Write a continuation of the article below about the documentary "Detroit 48202," picking up after its last sentence.

## ARTICLE

============================================================

Cityscape

Film Debut: Meet Wendell Watkins 'a Careful Listener, a Compassionate Man'

April 14, 2018, 11:13 AM by  Alan Stamm


On location at his New Center route with Wendell Watkins and director/co-cinematographer Pam Sporn. (Twitter photo)

An imaginative documentary premiering in Detroit this weekend looks at the city's decline and revitalization through a veteran mailman's perspective on his New Center rounds.

"Detroit 48202," directed by former Detroiter Pam Sporn, is part of the Freep Film Festival. Screenings are at the Detroit Film Theater in the Detroit Institute of Arts on Saturday night and at the Detroit Historical Museum on Sunday morning, both followed by discussions. (Details and ticket links are below, as is a trailer.)  


Pam Sporn: "The voices we hear reveal a multi-generational history of working-class Detroiters." (Facebook photo)

The 99-minute film "examines the rise, demise and contested resurgence of Detroit through the eyes of postal carrier Wendell Watkins and the residents he has served for 30 years," Sporn says in promotional materials. She adds:

The resilient Detroiters on Wendell’s route share stories of pushing against racial segregation in housing, challenging industrial and political disinvestment and living on reduced pensions as a result of Detroit’s bankruptcy. They also share stories of hope and propose creative ways to re-imagine an inclusive, equitable and productive city. . . .

============================================================

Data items
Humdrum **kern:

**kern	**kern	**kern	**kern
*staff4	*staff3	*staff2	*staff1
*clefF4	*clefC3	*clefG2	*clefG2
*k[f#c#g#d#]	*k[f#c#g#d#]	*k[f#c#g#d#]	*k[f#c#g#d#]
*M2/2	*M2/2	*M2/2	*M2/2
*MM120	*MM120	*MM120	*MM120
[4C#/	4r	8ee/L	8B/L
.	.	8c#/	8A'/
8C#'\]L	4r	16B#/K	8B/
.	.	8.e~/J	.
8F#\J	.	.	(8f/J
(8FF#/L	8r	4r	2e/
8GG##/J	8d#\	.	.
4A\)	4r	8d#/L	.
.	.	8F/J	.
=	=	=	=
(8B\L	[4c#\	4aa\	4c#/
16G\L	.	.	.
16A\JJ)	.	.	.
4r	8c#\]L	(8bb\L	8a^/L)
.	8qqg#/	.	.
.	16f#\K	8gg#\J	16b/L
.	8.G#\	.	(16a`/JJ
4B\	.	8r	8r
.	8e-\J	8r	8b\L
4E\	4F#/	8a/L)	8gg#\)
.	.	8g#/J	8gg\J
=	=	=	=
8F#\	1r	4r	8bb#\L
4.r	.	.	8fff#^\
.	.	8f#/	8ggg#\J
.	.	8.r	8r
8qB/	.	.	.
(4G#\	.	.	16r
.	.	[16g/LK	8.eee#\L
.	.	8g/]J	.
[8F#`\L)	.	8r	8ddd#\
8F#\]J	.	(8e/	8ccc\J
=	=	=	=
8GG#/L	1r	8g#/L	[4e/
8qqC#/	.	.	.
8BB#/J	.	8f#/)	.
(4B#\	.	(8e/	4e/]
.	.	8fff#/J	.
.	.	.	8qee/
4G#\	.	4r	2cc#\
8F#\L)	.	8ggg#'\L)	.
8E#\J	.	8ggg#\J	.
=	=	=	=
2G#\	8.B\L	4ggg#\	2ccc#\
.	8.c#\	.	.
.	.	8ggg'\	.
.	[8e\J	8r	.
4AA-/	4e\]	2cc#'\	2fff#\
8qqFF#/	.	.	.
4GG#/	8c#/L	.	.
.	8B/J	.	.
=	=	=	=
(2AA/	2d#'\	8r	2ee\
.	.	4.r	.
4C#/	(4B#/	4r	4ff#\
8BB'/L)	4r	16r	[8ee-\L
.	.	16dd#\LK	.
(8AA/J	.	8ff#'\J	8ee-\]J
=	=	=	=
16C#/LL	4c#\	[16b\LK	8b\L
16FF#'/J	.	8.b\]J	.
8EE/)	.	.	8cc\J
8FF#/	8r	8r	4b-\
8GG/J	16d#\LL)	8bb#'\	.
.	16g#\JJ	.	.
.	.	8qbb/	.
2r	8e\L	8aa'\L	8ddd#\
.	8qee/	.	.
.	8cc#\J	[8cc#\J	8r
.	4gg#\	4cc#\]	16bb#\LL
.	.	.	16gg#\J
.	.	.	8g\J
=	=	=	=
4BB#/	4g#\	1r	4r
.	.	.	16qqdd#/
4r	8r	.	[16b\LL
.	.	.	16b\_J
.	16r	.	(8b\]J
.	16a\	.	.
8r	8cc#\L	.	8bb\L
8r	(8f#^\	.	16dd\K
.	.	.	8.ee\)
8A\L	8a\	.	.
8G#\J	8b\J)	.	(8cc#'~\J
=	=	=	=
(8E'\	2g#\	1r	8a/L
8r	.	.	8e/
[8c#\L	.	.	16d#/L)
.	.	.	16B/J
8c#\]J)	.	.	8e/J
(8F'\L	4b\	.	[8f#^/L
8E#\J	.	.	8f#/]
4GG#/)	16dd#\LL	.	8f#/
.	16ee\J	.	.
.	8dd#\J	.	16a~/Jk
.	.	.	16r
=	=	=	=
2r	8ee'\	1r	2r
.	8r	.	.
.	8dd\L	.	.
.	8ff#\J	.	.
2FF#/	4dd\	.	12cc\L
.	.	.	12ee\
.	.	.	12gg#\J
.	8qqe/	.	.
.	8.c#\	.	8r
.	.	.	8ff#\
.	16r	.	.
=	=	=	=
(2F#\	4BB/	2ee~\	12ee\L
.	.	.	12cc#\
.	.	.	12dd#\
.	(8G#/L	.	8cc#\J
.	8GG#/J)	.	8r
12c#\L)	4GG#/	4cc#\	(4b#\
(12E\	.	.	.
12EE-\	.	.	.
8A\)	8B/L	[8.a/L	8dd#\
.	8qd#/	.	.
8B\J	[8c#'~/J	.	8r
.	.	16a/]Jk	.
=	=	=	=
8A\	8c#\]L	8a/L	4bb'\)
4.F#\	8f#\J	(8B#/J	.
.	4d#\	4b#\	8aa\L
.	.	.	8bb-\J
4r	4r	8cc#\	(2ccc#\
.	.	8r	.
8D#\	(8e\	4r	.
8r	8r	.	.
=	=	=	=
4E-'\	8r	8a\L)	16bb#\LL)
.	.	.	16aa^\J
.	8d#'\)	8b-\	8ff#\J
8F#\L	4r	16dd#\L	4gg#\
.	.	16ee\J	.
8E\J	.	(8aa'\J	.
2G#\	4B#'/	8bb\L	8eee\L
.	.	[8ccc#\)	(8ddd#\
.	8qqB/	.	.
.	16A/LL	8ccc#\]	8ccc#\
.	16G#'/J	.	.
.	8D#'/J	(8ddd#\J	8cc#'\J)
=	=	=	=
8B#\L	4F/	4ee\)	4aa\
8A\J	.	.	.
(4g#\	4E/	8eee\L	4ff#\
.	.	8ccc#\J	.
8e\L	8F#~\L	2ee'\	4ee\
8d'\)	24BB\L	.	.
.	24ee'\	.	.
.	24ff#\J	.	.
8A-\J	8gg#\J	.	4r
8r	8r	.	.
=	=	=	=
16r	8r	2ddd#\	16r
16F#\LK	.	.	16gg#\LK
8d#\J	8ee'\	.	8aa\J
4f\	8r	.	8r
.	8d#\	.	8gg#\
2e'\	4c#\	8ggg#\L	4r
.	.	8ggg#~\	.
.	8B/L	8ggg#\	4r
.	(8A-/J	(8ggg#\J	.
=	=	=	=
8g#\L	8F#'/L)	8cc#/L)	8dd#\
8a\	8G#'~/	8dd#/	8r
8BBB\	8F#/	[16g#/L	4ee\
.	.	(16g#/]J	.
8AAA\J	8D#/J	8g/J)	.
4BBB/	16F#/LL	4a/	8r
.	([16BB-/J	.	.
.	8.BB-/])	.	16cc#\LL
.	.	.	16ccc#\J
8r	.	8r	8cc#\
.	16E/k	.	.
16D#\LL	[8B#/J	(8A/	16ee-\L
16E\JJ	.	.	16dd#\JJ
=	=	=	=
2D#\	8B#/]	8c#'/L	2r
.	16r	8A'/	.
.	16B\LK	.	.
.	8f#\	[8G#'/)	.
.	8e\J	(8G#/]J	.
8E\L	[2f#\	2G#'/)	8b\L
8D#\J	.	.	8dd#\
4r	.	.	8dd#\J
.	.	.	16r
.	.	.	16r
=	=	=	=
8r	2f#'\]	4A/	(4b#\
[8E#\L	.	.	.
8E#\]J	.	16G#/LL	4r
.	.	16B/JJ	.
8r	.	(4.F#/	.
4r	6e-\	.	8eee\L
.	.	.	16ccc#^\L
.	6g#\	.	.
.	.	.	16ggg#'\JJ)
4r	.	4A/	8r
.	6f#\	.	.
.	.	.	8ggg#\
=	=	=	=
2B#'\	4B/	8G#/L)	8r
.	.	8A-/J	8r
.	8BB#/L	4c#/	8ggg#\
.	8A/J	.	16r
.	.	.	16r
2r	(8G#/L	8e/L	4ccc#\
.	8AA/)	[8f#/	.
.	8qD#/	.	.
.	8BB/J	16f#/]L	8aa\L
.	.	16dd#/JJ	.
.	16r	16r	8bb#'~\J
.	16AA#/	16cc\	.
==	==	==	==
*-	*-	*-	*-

============================================================

## EXERCISE RESULT
The voices we hear reveal a multi-generational history of working-class Detroiters pushing against boundaries of racial and economic segregation.

Watkins' route is in Zip code 48202, a 3.3-square-mile area with about 16,600 residents and a median home value of $63,000.

"The documentary had a personal resonance for me," writes Roz Edward in the Michigan Chronicle, "since I lived on many of the streets in the Zip code, and it brought back a flood of memories."

Those memories are given an even broader historical and political context with the archival footage that captures many aspects of the city’s early years, development and the ultimate decline.

But the residents along Watkins’ route are not diminished, and they demonstrate a self-determination, a fight-back spirit that typifies Detroiters facing the onslaught of gentrification, foreclosures and a host of municipal indignities.

As Watkins moves from one house to another, making the rounds, his own story unravels, but his problems are secondary to shoring up the lives of others. He is a careful listener, a compassionate man who takes time from his daily chores to see what can be done to assist those facing challenges much greater than his. . . .

The residents need his message of assurance that tomorrow is going to be a better day.  

After graduating from Cass Tech High School in 1974, Sporn moved to New York and earned degrees at New York University, City College of New York and Hunter College, where she's a lecturer on film and media studies. The 61-year-old independent filmmaker lives in the Bronx.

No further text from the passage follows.